# H gets frustrated when his kids are here



## diwali123 (Feb 17, 2012)

We have them every other weekend. In the summer we have them
a total of five weeks. This isn't every time we have them but often when they are being very hyper, fighting, talking loudly and acting weird all the time he starts to lose it. Eventually he ends up yelling at them over stupid things which really doesn't do anyone any good.
The thing is I tell him to take breaks away and go do something but he feels like he has to get every minute he can with them. Then I say it's quality not quantity and he just still insists he wants to be with them even when he is very frustrated. 
Then I get sick of him yelling and being angry and annoyed and I end up leaving or going in another room. 
I just don't know what to do.
_Posted via Mobile Device_


----------



## Mavash. (Jan 26, 2012)

This isn't your problem to solve. He's stated he wishes to be with them even while angry at them. So you come at it from your boundary place. You say his yelling and being angry is scaring YOU and that when he does it you will leave. Go to that other room, get some headphones, or go somewhere else. Maybe he will make the connection that if it's bad for you it's bad for them too.

I swear I think men will rebel against the most reasonable of suggestions from the wives just to prove they can. So let your husband be. Tell him "okay you know best and I have faith you will figure this out". After you've stated your boundary.

Just walk away.


----------



## lamaga (May 8, 2012)

I don't think you can do much. He would obviously benefit from some counseling or parenting classes to learn how to manage his annoyance, but you cannot make him do that.

I think leaving/going into another room is the only thing you can do.
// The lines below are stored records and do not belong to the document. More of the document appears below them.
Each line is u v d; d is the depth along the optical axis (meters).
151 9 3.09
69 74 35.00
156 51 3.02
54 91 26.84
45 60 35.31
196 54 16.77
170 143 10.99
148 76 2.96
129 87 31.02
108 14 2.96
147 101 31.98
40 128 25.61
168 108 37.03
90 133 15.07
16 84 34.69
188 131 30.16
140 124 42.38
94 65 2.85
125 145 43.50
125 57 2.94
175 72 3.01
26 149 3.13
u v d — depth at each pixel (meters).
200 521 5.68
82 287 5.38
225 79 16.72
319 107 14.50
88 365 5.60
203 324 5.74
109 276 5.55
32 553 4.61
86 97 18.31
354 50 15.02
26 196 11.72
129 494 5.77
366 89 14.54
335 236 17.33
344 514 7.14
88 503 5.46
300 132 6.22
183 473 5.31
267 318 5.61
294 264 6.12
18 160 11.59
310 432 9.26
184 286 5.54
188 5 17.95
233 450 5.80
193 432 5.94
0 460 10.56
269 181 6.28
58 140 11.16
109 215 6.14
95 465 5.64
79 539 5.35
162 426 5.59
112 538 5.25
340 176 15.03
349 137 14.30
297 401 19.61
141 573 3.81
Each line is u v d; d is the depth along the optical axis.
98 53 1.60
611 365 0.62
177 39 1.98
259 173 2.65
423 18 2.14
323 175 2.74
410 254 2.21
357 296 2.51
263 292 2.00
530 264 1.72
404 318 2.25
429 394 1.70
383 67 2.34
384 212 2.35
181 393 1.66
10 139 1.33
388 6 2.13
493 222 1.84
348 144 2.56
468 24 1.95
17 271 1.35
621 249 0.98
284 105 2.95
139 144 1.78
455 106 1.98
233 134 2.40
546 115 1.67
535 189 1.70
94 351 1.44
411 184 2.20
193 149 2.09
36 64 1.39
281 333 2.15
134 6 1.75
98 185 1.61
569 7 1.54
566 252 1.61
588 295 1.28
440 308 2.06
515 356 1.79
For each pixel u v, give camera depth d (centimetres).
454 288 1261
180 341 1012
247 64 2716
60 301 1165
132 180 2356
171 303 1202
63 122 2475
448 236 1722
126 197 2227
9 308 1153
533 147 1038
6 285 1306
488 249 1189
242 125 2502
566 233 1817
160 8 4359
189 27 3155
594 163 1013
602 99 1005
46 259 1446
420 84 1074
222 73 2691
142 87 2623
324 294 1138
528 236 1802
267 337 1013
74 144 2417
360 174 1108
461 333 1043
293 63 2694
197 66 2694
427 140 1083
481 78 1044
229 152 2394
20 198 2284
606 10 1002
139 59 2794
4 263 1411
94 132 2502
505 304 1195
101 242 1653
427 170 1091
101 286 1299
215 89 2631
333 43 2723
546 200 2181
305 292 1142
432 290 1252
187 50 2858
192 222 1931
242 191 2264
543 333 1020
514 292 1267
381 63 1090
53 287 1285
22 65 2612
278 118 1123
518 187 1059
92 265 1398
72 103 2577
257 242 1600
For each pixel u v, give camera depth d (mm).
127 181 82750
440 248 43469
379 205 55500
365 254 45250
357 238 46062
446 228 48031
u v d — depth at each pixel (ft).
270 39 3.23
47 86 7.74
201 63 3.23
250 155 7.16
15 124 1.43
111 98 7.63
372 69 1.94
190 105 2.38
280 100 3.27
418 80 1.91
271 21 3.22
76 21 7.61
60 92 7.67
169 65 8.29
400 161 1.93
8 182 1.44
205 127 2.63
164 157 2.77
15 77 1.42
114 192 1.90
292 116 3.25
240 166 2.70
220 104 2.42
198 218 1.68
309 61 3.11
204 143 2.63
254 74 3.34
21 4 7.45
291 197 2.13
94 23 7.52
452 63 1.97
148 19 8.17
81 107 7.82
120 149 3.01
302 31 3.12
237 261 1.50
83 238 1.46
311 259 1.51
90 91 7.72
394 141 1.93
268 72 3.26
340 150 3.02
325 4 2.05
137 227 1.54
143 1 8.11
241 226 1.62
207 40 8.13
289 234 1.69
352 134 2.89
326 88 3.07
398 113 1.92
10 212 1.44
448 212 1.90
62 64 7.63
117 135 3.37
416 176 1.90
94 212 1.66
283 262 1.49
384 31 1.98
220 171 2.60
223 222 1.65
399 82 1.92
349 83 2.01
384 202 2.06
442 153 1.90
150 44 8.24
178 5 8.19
Just make it very clear, calmly and kindly, before the kids' next visit, that that will be the consequence.

What a tough spot for you! Sorry...I had an angry, volatile father, and trust me, he is doing more damage to them than he can possibly imagine.


----------



## Mavash. (Jan 26, 2012)

lamaga said:


> I had an angry, volatile father, and trust me, he is doing more damage to them than he can possibly imagine.


Same here. And yes the damage is severe.


----------